---------- TEXT BLOCK ----------
ABSTRACT ENREGY CAN NEITHER BE CREATED NOR BE DESTROYED BUT IT CAN BE TRANSFORMED. THIS LAW OF CONSERVATION OF ENERGY FORMS THE BASIS OF SUSTENANCE OF LIFE IN THIS EVER ELECTRIFYING WORLD. THE SOURCES AREON THE VERGE OF GETTING SCARCE. HERE ARISES AN IMMEDIATE NEED TO SEARCH FOR A RENEWABLE ENERGY SOURCE.
IN THIS PAPER THE MOST PROVED WIND POWER HAS BEEN SELECTDED AS THE TOPIC OF INTEREST. AN INTENTION TO PROVE AN ALTERNATE METHOD FOR WIND POWER MONITORING WITH EFFICIENT COST REDUCTION TECHNIQUES HAS BEEN ATTEMPTED TO BE ACHIEVED. A MODIFIED COST EFFECTIVE DATA ACQUISITION AND INTEGRATION SYSTEM ALONG WITH DIRECT DIGITAL STORAGE REPLACES THE CONVENTIONAL RADIO TAPE STORAGE TECHNIQUES IN USE. WIND POWER GENERATION AND DISTRIBUTION ALONG WITH THE SUPPORT FROM ELECTRIC GRID/BOARD IS EXPECTED TO PROVIDE A GREATER EMPLOYMENT OPPURTUNITY TO A CONSIDERABLE MASS. “EFFICIENT USAGE OF KNOWN SOURCE ACCOUNTS FOR THE INVENTION OF 100 NEW SOURCES”. THIS ADAGE WILL BE EXPERIENCED THROUGHOUT THIS PAPER.

INTRODUCTION:

The wind is a clean and plentiful source of energy. Wind turbines used to generate electricity come in a wide variety of sizes. Large wind turbines, which are usually installed in clusters called wind farms, can generate large amounts of electricity. Large wind turbines may even produce hundreds of megawatts (MW) of electricity enough to power hundreds of homes. Small wind turbines, which are generally defined as producing no more than 100 kW of electricity, are designed to be installed at homes, farms and small businesses either as a source of backup electricity, or to offset use of utility power and reduce electricity bills. Very small wind turbines (20-500 watt units) are used to charge batteries for sailboats and other recreational uses. In this paper a cost effective method is discussed for monitoring wind power.

WIND AVAILABILITY

Whether constructing a wind turbine is economically viable at your home or farm depends most strongly on the quality of your wind resource. Generally, average annual wind speeds of at least 4.0-4.5 m/s (14.4- 16.2 km/h; 9.0-10.2 mph) are needed for a small wind turbine to produce enough electricity to be cost-effective. A very useful resource for evaluating a site for its wind energy potential is a wind resource potential map. It may be useful to check wind speed measurements that have been recorded at a local weather station. It is important to consider that siting factors at these weather stations, such as nearby trees and buildings, might influence any wind speed measurements. Also, keep in mind that the equipment at these stations is often located close to the ground, and that weather stations located at airports are usually sheltered from the wind. This means that wind speed measurements recorded at these stations might under represent the wind potential at your site. For the most precise evaluation of the wind speed at your site, you need to purchase a wind resource evaluation system. While wind resource evaluation systems can be expensive, if your property is hilly and has unusual terrain features then it might be worth obtaining one.
----------
GIVEN REQUEST 1:
Answer these questions from the wind power paper, writing each answer on its own line marked (a), (b), or (c).
(a) By the definition given, what is the most electricity a small wind turbine produces?
(b) What average annual wind speed does a small wind turbine generally need to be cost-effective?
(c) What does the cost-effective data acquisition system with direct digital storage replace?
GIVEN REQUEST 2:
For each statement below, say yes or no according to the wind power paper, and quote the words that decide it.
(a) Large wind turbines are usually installed in clusters called wind farms.
(b) Weather stations at airports are usually exposed to strong wind.
(c) Wind turbines of 20-500 watts are used to charge batteries for sailboats.
GIVEN REQUEST 3: Pick up the wind power paper after its last sentence and keep writing.
---------- EXCERPTED DATA ----------
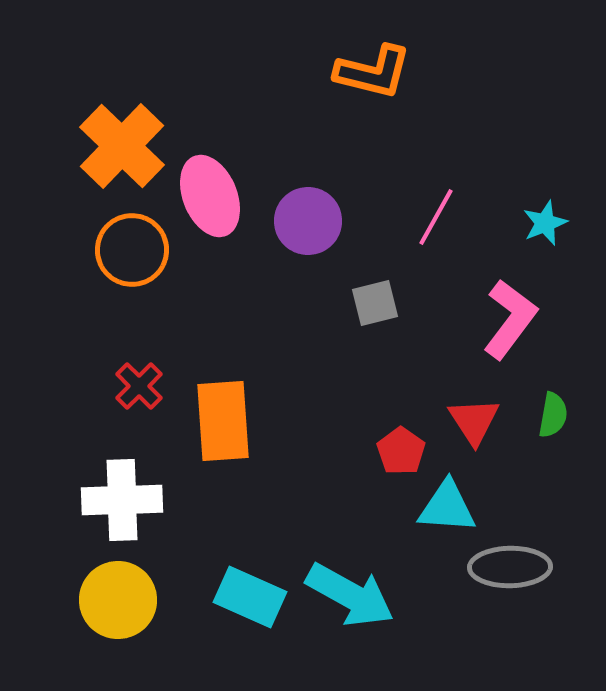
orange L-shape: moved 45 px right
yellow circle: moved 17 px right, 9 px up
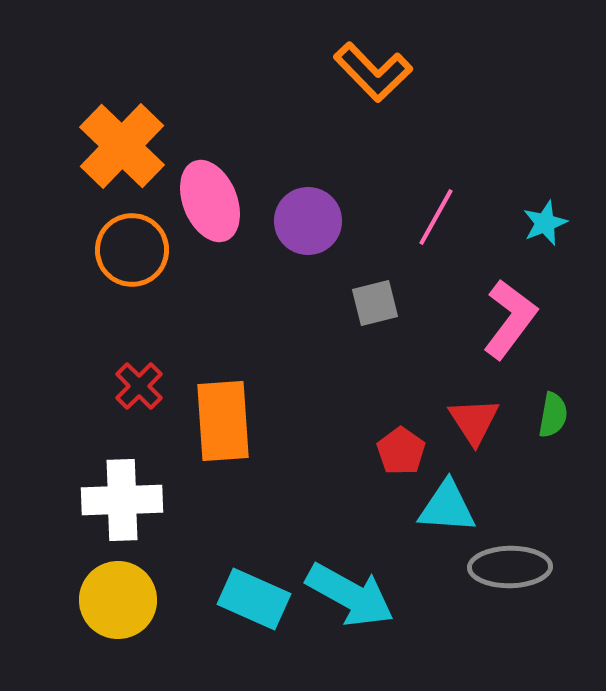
orange L-shape: rotated 32 degrees clockwise
pink ellipse: moved 5 px down
cyan rectangle: moved 4 px right, 2 px down
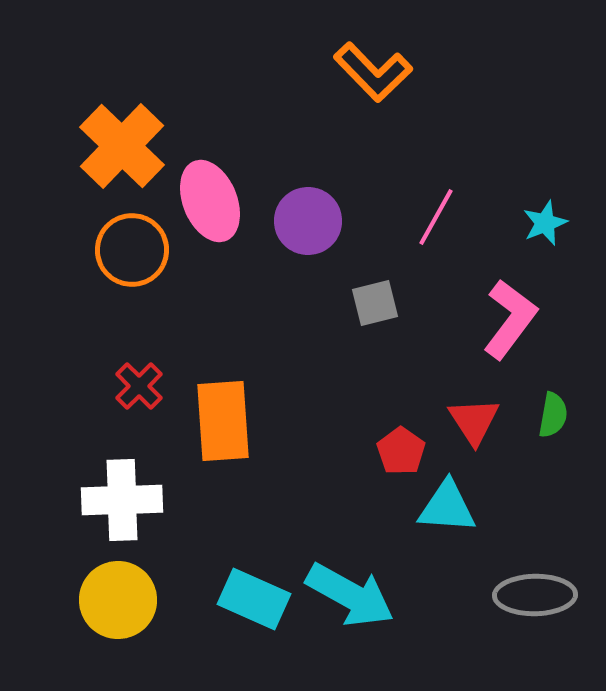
gray ellipse: moved 25 px right, 28 px down
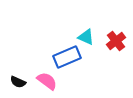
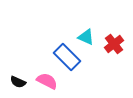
red cross: moved 2 px left, 3 px down
blue rectangle: rotated 68 degrees clockwise
pink semicircle: rotated 10 degrees counterclockwise
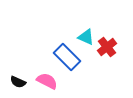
red cross: moved 7 px left, 3 px down
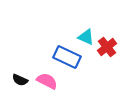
blue rectangle: rotated 20 degrees counterclockwise
black semicircle: moved 2 px right, 2 px up
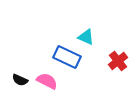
red cross: moved 11 px right, 14 px down
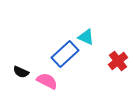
blue rectangle: moved 2 px left, 3 px up; rotated 68 degrees counterclockwise
black semicircle: moved 1 px right, 8 px up
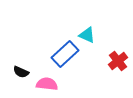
cyan triangle: moved 1 px right, 2 px up
pink semicircle: moved 3 px down; rotated 20 degrees counterclockwise
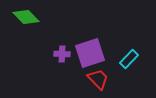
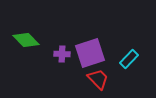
green diamond: moved 23 px down
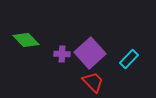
purple square: rotated 24 degrees counterclockwise
red trapezoid: moved 5 px left, 3 px down
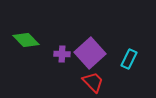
cyan rectangle: rotated 18 degrees counterclockwise
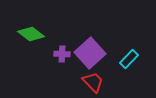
green diamond: moved 5 px right, 6 px up; rotated 8 degrees counterclockwise
cyan rectangle: rotated 18 degrees clockwise
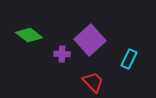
green diamond: moved 2 px left, 1 px down
purple square: moved 13 px up
cyan rectangle: rotated 18 degrees counterclockwise
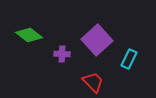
purple square: moved 7 px right
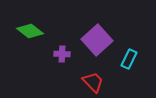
green diamond: moved 1 px right, 4 px up
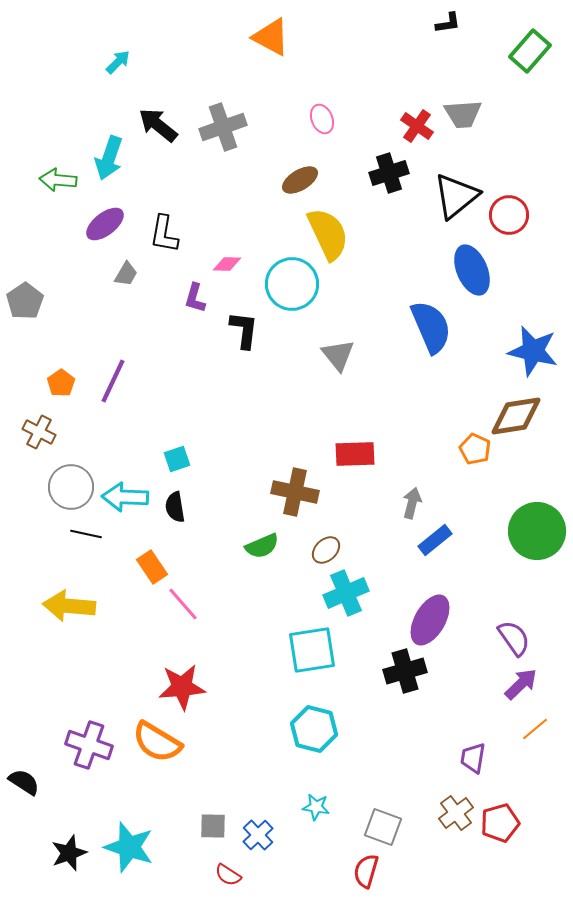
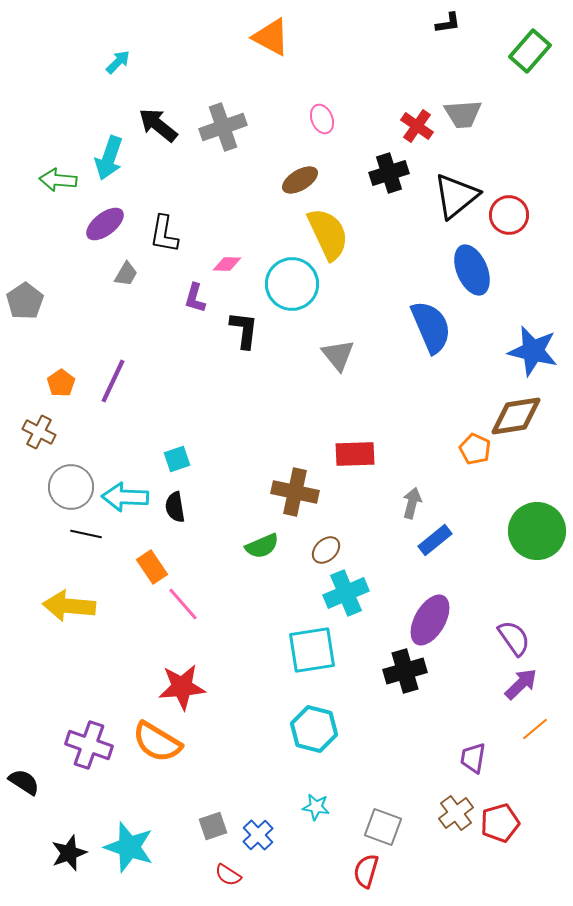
gray square at (213, 826): rotated 20 degrees counterclockwise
----------
TASK RESPONSE 1:
(a) No more than 100 kW.
(b) At least 4.0-4.5 m/s (14.4-16.2 km/h; 9.0-10.2 mph).
(c) The conventional radio tape storage techniques in use.

TASK RESPONSE 2:
(a) Yes: "Large wind turbines, which are usually installed in clusters called wind farms, can generate large amounts of electricity."
(b) No: "weather stations located at airports are usually sheltered from the wind."
(c) Yes: "Very small wind turbines (20-500 watt units) are used to charge batteries for sailboats and other recreational uses."

TASK RESPONSE 3:
CONVENTIONAL WIND POWER MEASUREMENT:
The most important component of a wind resource evaluation system is an anemometer. Anemometers are typically designed with cups mounted on short arms that are connected to a rotating vertical shaft. The anemometer rotates in the wind and generates a signal that is proportional to the wind speed. If you do purchase an anemometer, you will also need to purchase something to record the readings made by the anemometer, and a tower or tripod to mount the whole system on. For as little as $500 you might be able to purchase a wind totalizer, which is a very simple type of wind resource evaluation system where the anemometer is linked to an odometer. The odometer is similar to those found in cars. After a period of time, the number recorded on the odometer, which represents the total "distance" the anemometer has turned, can be divided by the time passed since the odometer was last checked in order to determine the average wind speed over a period of time at a location. More expensive wind resource evaluation systems are available. On many systems, a data logger continuously records wind speeds measured by the anemometer, and the data can be downloaded to a computer. These types of wind measurement systems provide a more accurate assessment of the wind resource at a location, but are much more expensive. For example, a system of this type, where the anemometer and data logger would be mounted on a 10 ft tripod, cost $5,000 in 2002. Do not expect your wind turbine to generate the same amount of power all the time. The wind speed at a single location may vary considerably, and this can have a significant impact on the power production from a wind turbine. Even if the wind speed varies by only 10%, the power production from a wind turbine can vary by up to 25%!
Values shown are monthly averages of measurements made by anemometers.
An important factor in how much power your wind turbine will produce is the height of its tower. The power available in the wind is proportional to the cube of its speed. This means that if wind speed doubles, the power available to the wind generator increases by a factor of 8 (2 x 2 x 2 = 8). Since wind speed increases with height increases to the tower height can mean enormous increases in the amount of electricity generated by a wind turbine. [IMG]file:///C:/Users/HEARTT%7E1/AppData/Local/Temp/msohtmlclip1/01/clip_image003.jpg[/IMG] Relationship between wind speed and wind power.

COST EFFECTIVE DESIGN:
TIMING CONTROL

CUP ANEMOMETER

ADC

EMBEDDED CONTROL UNIT
(PROCESSOR UNIT)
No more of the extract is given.